= Provided records =
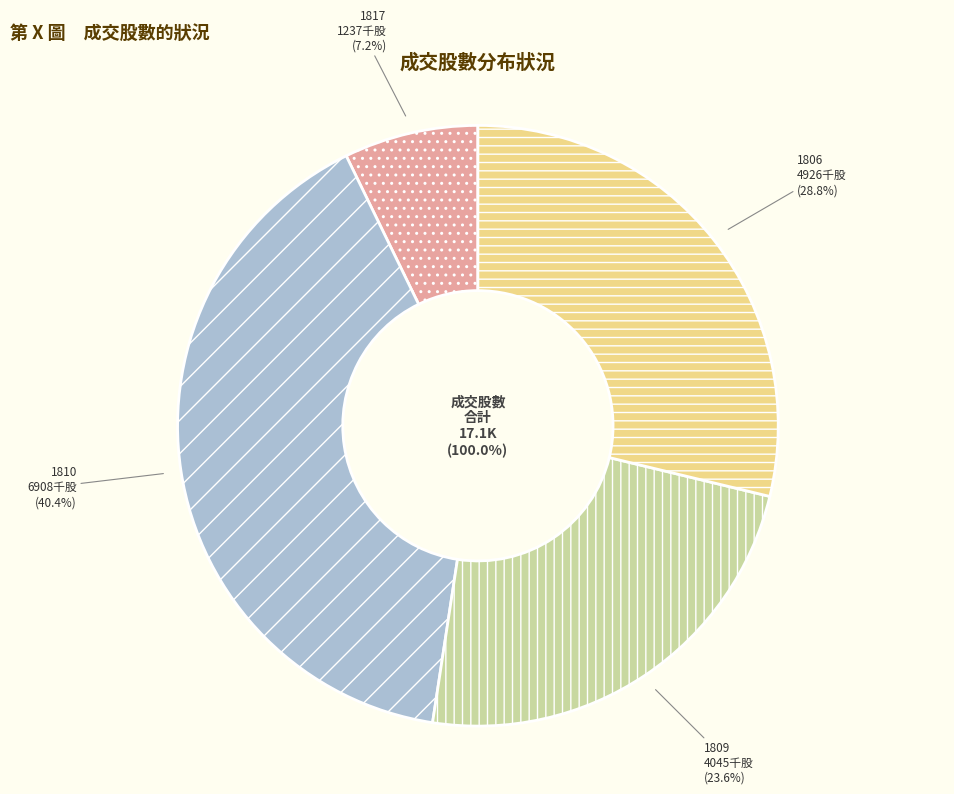

The 1817-07:15 slice represents 35% of the pie. True or false?

False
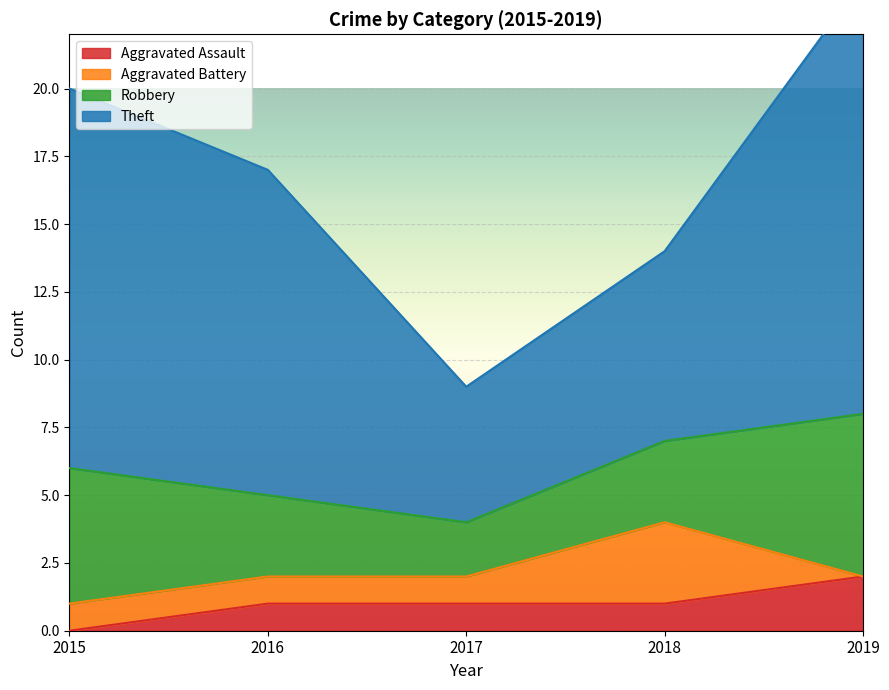

Rank the categories by Aggravated Battery value from highest to lowest.

2018, 2015, 2016, 2017, 2019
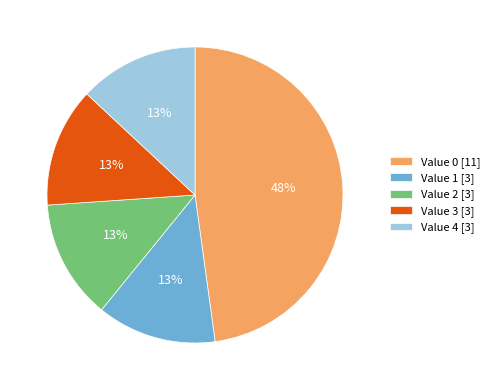

Is it true that Value 1 [3] is 1% of the pie?

False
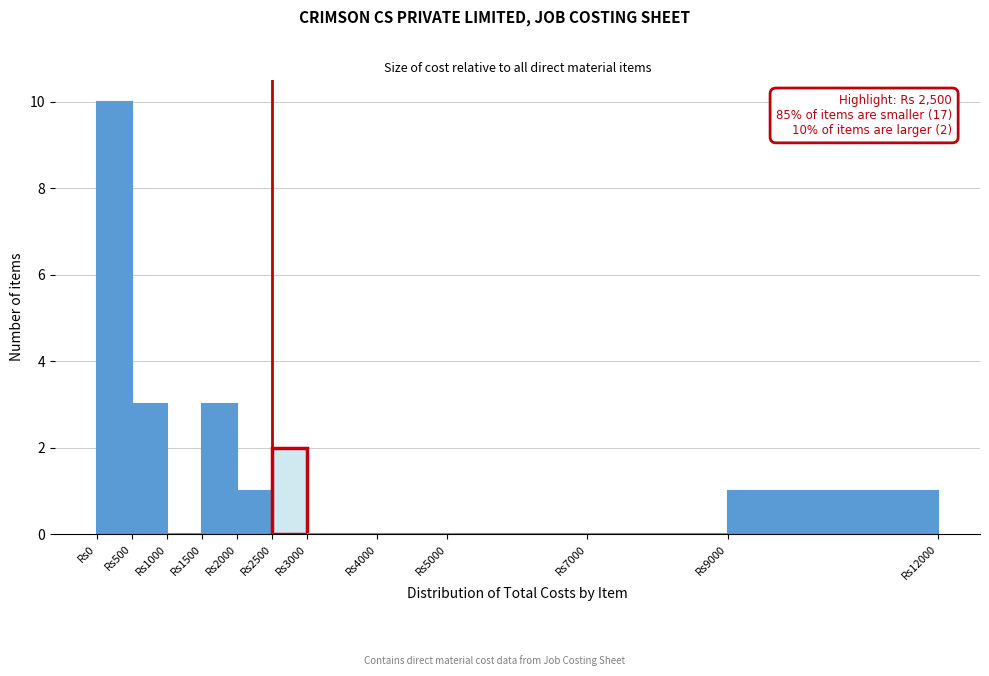

Over which range of the x-axis is the bar tallest?

0 to 500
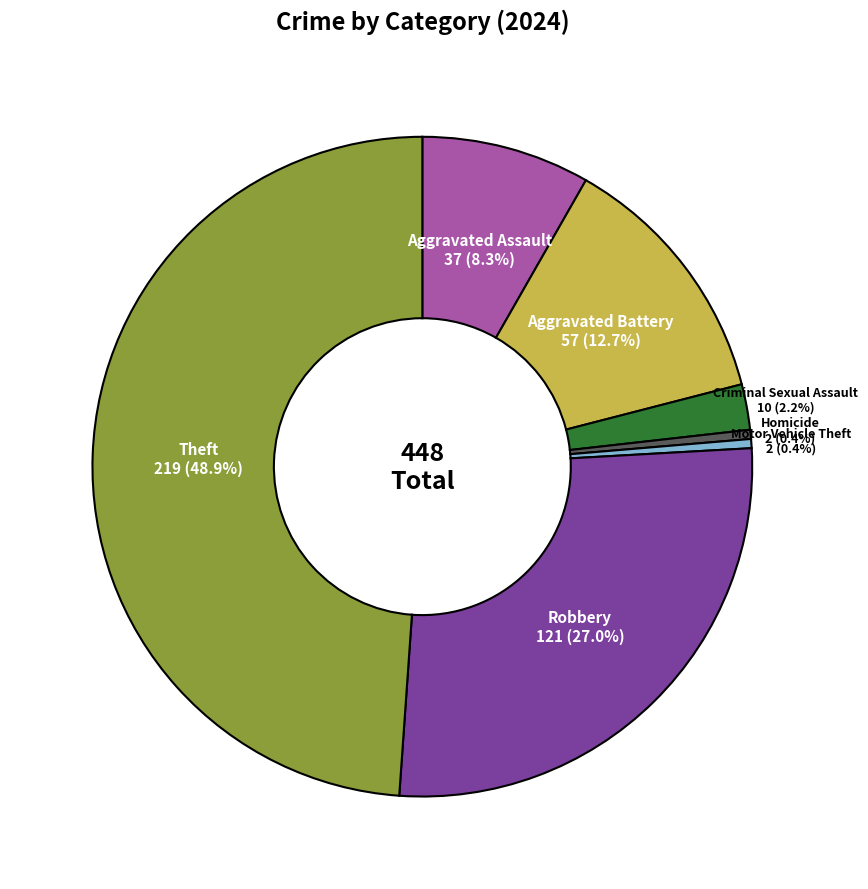

Is there a majority slice in this chart?

No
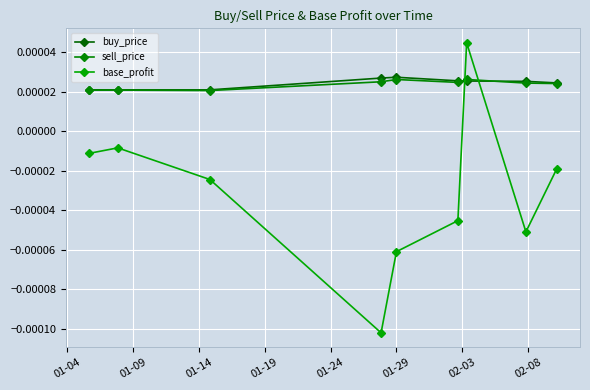

Which series has the widest spread of values?

base_profit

= Task to carry out =
Copy the text of all the data above word for word, leaving out the pictures.

= Exercise solution =
The 1817-07:15 slice represents 35% of the pie. True or false?

False

Rank the categories by Aggravated Battery value from highest to lowest.

2018, 2015, 2016, 2017, 2019

Is it true that Value 1 [3] is 1% of the pie?

False

Over which range of the x-axis is the bar tallest?

0 to 500

Is there a majority slice in this chart?

No

Which series has the widest spread of values?

base_profit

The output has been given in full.